I want to write a story about a woman who lies to men about her height.  I've been urged to write about my first experience with the thoroughbreds—exercising early behind the tracks at Saratoga.  I've been asked to write a story about a female character named November Chaunce.

I promised a Tea Party member that when I got home from the fresh-water hurricane that had blown in across the Lake that I'd write an essay about why I am a liberal; we had taken refuge in his boat parked at Fletcher's and talked of gay marriage (all of us in favor of it) while his Republican cohort had rubbed my unresponsive arm, unresponsive though the Republican was rich.  I preferred the Tea Party member who was married but cuter.  He worked as a caulker, a tub and basin man.  He had sold marijuana after he'd lost his license to a DUI.  Then he'd lost the right to vote.  He complimented my pretty feet. 

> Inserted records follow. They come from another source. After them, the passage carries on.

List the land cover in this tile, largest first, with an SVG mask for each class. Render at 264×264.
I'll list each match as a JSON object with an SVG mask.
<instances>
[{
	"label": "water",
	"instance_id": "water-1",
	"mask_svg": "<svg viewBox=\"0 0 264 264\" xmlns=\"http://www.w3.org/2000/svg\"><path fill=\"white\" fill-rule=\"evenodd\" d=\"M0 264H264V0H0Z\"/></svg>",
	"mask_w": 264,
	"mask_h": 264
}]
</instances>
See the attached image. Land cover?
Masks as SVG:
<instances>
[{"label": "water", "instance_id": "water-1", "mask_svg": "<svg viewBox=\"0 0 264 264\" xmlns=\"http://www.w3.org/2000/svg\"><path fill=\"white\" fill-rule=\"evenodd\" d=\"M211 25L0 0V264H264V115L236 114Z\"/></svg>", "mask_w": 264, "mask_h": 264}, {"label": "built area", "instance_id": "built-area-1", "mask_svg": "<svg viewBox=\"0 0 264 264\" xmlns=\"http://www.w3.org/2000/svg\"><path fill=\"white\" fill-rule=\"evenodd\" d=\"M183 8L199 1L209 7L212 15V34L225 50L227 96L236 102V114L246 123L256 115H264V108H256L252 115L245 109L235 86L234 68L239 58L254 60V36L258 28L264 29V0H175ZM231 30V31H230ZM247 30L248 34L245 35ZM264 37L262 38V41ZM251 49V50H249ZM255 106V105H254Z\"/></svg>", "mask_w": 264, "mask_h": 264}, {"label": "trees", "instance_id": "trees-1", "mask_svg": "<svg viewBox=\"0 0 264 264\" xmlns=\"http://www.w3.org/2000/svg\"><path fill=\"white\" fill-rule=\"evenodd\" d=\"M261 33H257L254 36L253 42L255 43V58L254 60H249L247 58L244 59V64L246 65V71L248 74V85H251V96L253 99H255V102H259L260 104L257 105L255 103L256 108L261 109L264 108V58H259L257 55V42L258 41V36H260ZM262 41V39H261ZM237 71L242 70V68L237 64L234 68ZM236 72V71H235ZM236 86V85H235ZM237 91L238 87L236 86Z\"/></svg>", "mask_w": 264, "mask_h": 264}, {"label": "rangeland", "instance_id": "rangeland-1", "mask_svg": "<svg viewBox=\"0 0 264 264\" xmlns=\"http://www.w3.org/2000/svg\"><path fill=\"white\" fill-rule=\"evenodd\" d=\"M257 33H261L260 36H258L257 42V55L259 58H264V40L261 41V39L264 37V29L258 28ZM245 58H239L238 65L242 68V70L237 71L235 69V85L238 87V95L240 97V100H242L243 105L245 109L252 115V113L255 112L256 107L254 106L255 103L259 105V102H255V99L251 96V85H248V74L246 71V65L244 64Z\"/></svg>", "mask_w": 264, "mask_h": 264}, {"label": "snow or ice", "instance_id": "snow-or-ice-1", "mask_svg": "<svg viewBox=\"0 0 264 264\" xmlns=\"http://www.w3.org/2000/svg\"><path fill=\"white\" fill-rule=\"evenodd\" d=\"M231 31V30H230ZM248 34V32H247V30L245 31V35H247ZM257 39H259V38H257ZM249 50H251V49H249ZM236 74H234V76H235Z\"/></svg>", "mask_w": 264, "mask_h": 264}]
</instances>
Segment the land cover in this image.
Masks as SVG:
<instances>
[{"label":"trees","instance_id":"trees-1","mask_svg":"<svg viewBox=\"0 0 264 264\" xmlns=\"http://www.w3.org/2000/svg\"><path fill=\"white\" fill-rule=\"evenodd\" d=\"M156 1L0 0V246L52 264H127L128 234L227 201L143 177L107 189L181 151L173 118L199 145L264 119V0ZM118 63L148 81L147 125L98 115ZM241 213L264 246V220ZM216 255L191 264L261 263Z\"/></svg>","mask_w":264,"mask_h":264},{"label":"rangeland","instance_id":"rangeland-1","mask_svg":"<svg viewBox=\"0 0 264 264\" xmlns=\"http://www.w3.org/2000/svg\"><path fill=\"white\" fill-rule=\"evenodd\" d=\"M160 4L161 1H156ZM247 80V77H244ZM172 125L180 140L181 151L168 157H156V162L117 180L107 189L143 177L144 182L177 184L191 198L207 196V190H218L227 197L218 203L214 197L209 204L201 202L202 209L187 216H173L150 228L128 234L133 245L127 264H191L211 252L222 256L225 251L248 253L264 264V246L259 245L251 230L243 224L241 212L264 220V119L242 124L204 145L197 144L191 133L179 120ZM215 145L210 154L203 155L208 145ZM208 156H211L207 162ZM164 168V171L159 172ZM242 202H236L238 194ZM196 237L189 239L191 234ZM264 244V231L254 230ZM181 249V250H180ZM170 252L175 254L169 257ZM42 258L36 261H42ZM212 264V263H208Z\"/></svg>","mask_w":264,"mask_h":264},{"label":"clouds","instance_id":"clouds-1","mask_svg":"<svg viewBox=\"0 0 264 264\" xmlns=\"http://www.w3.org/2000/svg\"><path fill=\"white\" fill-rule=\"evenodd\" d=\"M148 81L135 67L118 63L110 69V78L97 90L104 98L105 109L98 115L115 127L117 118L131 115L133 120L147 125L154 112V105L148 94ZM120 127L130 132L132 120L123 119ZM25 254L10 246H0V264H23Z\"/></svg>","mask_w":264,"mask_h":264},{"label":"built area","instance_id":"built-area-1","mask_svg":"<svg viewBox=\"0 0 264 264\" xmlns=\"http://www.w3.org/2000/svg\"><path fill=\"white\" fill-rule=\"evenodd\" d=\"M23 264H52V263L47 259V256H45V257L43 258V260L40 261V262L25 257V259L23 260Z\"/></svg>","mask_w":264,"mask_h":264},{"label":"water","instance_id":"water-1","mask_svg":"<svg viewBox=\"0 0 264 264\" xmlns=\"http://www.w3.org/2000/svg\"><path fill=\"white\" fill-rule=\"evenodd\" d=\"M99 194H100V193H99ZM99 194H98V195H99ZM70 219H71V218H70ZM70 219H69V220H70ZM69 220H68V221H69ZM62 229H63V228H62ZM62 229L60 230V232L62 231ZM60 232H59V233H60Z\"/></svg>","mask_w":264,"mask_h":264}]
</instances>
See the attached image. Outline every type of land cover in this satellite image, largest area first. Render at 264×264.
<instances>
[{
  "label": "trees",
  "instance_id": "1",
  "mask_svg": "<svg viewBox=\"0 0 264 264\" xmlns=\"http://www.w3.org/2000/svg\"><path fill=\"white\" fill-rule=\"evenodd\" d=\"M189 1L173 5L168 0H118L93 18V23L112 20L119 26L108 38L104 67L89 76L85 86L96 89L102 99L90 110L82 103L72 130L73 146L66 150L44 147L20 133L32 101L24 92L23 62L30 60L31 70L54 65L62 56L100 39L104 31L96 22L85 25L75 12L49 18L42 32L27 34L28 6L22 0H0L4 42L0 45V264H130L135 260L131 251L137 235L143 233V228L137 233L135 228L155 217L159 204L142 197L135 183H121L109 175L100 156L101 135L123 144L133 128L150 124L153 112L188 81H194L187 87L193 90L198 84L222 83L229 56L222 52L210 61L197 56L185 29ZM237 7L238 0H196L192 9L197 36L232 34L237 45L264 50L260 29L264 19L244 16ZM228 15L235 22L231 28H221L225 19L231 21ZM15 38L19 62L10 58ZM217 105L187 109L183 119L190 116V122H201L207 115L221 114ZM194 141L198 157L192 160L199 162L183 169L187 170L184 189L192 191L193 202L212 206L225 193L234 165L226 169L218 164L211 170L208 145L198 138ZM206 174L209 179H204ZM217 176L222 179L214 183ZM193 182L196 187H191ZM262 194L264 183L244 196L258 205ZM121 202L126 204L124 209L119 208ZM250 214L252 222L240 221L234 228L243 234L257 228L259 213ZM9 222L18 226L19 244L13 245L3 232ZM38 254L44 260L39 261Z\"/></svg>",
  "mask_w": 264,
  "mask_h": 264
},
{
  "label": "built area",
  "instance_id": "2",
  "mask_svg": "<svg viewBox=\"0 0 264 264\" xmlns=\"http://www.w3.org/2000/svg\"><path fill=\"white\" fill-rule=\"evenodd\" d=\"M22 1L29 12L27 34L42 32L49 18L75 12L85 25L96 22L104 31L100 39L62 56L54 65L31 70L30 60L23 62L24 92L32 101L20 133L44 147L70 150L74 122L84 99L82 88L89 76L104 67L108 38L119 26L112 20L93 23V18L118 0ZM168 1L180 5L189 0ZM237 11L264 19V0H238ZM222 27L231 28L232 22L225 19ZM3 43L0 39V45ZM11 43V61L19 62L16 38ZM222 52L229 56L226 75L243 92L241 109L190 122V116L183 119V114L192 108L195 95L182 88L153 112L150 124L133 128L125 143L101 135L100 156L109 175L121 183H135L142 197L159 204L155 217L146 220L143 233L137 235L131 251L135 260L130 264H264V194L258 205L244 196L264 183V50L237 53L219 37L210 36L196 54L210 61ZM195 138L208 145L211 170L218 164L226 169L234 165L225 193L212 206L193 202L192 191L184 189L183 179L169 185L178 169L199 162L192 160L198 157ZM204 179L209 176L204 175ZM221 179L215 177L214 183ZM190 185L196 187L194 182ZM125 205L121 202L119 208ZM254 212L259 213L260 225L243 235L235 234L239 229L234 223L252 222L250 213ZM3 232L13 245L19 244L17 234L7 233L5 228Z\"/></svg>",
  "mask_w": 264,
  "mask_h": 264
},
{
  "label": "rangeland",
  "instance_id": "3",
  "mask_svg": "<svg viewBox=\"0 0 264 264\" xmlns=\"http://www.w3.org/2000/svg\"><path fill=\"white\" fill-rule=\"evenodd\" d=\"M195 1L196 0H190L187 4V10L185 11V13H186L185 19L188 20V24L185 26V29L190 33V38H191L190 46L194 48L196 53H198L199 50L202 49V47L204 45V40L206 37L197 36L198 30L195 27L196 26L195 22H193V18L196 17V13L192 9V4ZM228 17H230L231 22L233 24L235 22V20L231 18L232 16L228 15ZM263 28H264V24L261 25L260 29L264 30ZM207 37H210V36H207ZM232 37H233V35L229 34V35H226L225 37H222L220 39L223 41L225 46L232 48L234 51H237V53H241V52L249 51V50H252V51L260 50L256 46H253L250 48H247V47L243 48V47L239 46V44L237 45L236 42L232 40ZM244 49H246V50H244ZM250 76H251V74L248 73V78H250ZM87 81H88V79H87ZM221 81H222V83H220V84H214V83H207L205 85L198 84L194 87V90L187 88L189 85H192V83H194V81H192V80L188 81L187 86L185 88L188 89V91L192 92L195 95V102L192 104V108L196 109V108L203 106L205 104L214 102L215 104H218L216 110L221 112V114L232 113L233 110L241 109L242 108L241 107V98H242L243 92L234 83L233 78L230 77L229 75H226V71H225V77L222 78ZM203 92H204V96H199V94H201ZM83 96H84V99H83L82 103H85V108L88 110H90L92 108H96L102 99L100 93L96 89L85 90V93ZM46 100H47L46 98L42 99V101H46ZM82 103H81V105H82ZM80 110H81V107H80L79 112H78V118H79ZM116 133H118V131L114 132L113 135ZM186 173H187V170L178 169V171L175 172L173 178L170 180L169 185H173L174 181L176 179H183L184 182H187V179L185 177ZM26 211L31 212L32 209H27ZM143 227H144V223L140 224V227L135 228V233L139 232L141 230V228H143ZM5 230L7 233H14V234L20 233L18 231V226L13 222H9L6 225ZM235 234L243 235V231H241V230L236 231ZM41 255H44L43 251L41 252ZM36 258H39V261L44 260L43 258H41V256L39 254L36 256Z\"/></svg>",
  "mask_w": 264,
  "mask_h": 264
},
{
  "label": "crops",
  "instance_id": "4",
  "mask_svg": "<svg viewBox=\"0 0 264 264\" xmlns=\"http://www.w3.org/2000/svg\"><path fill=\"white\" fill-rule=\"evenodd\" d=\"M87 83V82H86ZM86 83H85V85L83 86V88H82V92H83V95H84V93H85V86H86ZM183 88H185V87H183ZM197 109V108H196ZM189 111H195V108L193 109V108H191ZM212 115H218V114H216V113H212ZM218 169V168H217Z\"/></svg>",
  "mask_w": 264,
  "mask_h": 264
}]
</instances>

I vote at a Recreation Center after voting for years at the Presbyterian Church where I was baptized and after that at a Lutheran Church that used to be a Methodist Church where I also went to Alanon.  I want to write about the woman in the Alanon meeting I called “Perfect Lady,” who, though not the oldest or most senior, was the figurative leader.  I told them, “I feel lucky.”  A cloud of smoke seemed to rise behind my head.  She cross-talked, “We don't say ‘luck' here.”